Le camarade Wije a mené une vie riche et bien remplie. C’était un puissant orateur, aussi bien dans sa langue maternelle, le cinghalais, qu’en anglais, comme l’attestent les nombreuses vidéos de ses interventions.
Il avait une vaste connaissance de l’histoire du Sri Lanka et de l’Inde, du mouvement ouvrier international et de la culture sud-asiatique et occidentale.
Il était intrépide dans son opposition à l’ennemi de classe, mais même son ennemi le plus acharné ne pouvait ni n’osait remettre en question son intégrité politique.
Il avait un grand sens de l’humour. Un sens qu’il pouvait utiliser très efficacement pour dénoncer la vanité et la vénalité des représentants politiques de la bourgeoisie et des opportunistes petits-bourgeois.
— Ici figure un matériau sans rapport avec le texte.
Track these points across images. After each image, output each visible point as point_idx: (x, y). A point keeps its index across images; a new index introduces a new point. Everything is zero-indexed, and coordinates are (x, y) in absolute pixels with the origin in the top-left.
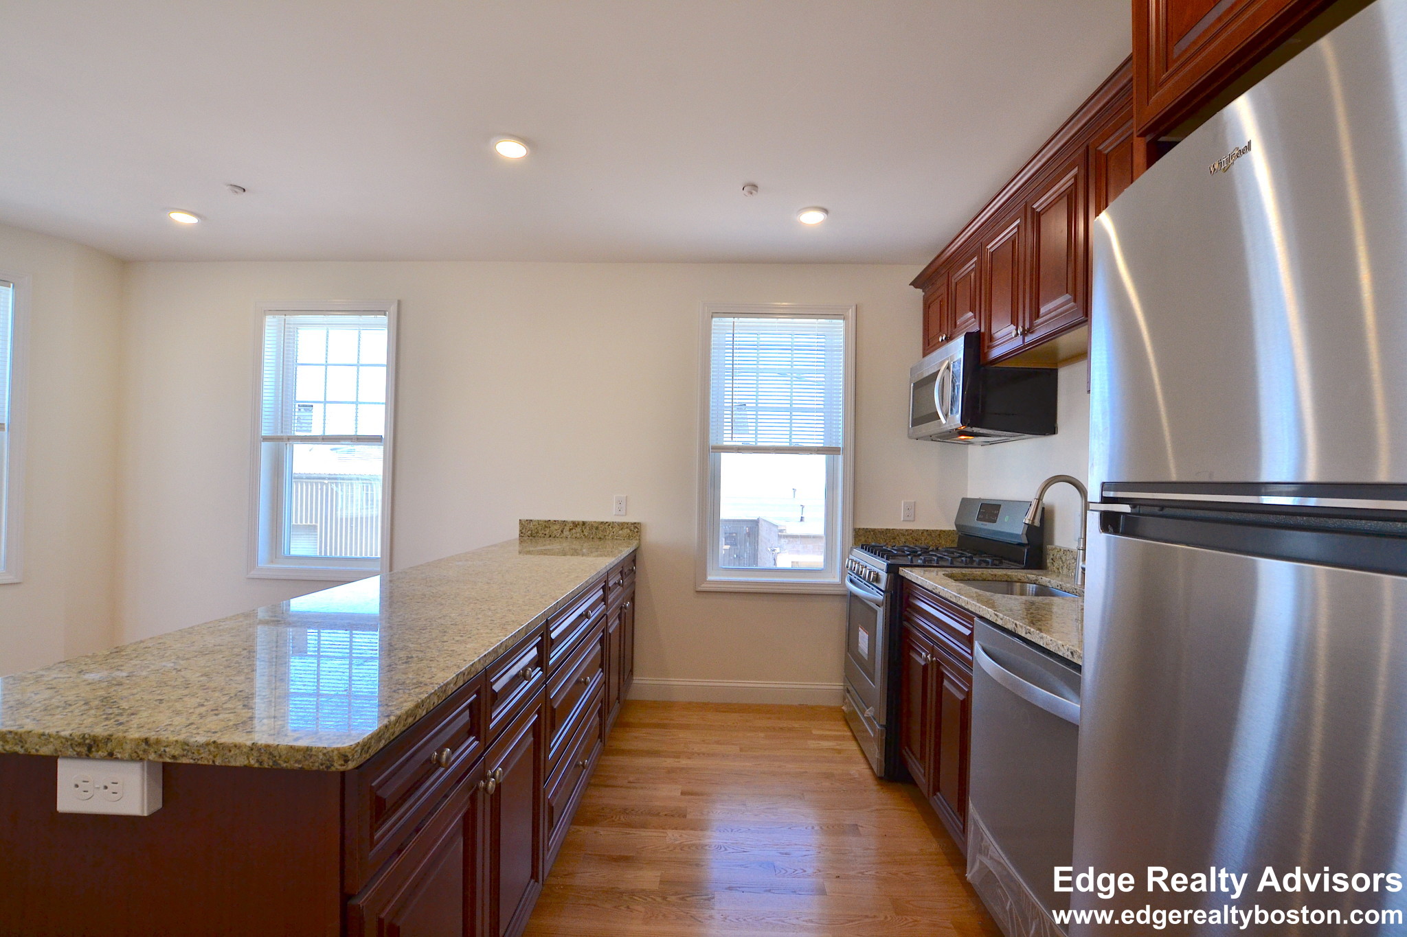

Malgré sa stature politique bien méritée, Wije était un homme intensément modeste. Même s’il souffrait des ravages de la vieillesse, il ne se plaignait pas de sa santé déclinante.
Wije a dû traverser les longues et difficiles circonstances liées aux colossales trahisons de la classe ouvrière perpétrées par les staliniens, les sociaux-démocrates et leurs complices pablistes. Mais il a vécu pour voir une nouvelle poussée révolutionnaire de la classe ouvrière au Sri Lanka – poussée que les événements révèlent rapidement, dans les conditions de la crise systémique du capitalisme mondial, être un précurseur pour le monde entier.
Le camarade Wije Dias est une figure monumentale de la lutte pour le trotskisme au Sri Lanka. Sa vie et son héritage entrent désormais dans l’histoire de la lutte pour le socialisme. Ils serviront à inspirer et, même plus important encore, à orienter politiquement les travailleurs et les jeunes dans ce qui va et doit s’avérer être la décennie de la révolution socialiste mondiale.